Même chose pour l'énergie et l'industrie. La France Gauliste et interventionniste nous avait légué un puissant appareil industriel et énergétique. EDF et l'énergie nucléaire nous permettaient d'avoir une électricité bon marché et stable. Une bonne base pour entretenir une base industrielle dans un pays dépourvu de pétrole et de gaz. Las, par calcul bassement électoral, les politiciens ont abandonné le nucléaire, sous l'influence des lobbys pseudoécologistes dont bon nombre roulaient en fait pour des intérêts étrangers en particulier allemands. Toute la guerre faite à notre système de production électrique n'avait rien avoir affaire avec l'écologie dans un pays qui avait déjà fait une transition écologique en réalité grâce au nucléaire. Avec le marché européen de l'énergie, les élites françaises ont délibérément détruit le seul avantage comparatif de l'industrie française et entraîné une véritable hécatombe dans ce qui nous reste de capacité de production. Tout ça par dogme européiste cette fois. Ajoutons à cela la dérégulation commerciale des années 70 qui ont eu pour conséquence la destruction de notre appareil industriel. Les dominants de l'époque voulaient payer un peu moins cher le travail et leurs produits de consommation. Résultat, la production est partie ailleurs notamment en Chine. Mais la Chine dans leur esprit devait rester à produire des biens de bas niveau technique alors que l'Europe et les USA devaient continuer à produire de la haute technologie. Manque de chance la Chine a fait exactement comme tous les pays en rattrapage avant elle, elle est aussi montée en gamme. Nous nous retrouvons donc maintenant à importer des biens de technologie avancée en plus des produits de base. Nos déficits commerciaux malgré une stagnation de la demande en disent long sur l'état de notre production.

 

L'arrêt de Superphénix est le produit de ces deux politiciens. Un arrêt fatal pour la filière nucléaire à long terme.

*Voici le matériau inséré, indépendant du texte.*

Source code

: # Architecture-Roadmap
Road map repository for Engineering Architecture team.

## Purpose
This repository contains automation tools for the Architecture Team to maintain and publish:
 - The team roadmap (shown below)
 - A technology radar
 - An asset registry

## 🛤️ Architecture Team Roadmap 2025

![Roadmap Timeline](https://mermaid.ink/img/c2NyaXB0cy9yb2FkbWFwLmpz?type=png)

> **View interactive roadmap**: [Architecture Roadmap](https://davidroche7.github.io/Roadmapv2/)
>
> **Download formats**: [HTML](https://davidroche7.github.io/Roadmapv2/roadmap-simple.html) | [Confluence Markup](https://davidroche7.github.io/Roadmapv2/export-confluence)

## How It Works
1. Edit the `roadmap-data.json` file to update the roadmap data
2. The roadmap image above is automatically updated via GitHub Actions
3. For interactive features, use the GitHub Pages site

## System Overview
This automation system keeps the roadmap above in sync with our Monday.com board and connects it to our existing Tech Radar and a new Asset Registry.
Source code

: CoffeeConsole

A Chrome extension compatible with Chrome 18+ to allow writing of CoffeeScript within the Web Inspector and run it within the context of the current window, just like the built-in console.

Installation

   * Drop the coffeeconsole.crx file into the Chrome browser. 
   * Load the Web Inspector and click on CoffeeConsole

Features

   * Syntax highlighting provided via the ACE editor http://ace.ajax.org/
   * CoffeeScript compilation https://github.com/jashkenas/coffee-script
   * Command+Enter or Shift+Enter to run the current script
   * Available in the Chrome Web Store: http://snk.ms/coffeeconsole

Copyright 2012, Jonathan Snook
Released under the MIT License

Même dans le domaine agricole, la vision dérégulatrice à court terme se retourne contre nous. Vouloir les produits les moins chers possibles sans se soucier de la production nous a fait oublier que produire c'est aussi verser des salaires pour consommer. Les Français sans revenu pourront toujours admirer les produits de consommation dans les vitrines, qui, même pas cher, restent trop coûteux pour leurs revenus inexistants. La crise inflationniste que nous vivons est aussi la conséquence de tout ceci. Nous ne produisons pas assez de ce que nous consommons. Et tout ceci est la conséquence de l'inconséquence justement de nos prétendus élites qui se servent plutôt qu'elles servent depuis plus de quarante ans. L'heure est bien tardive aujourd'hui, et le temps des conséquences à long terme de l'irresponsabilité de toutes nos élites de droite comme de gauche est arrivé. Oublions la question idéologique, notre maladie n'est finalement que la résultante du calcul égoïste et simpliste de quelques-uns qui ne payent jamais les conséquences de leurs choix.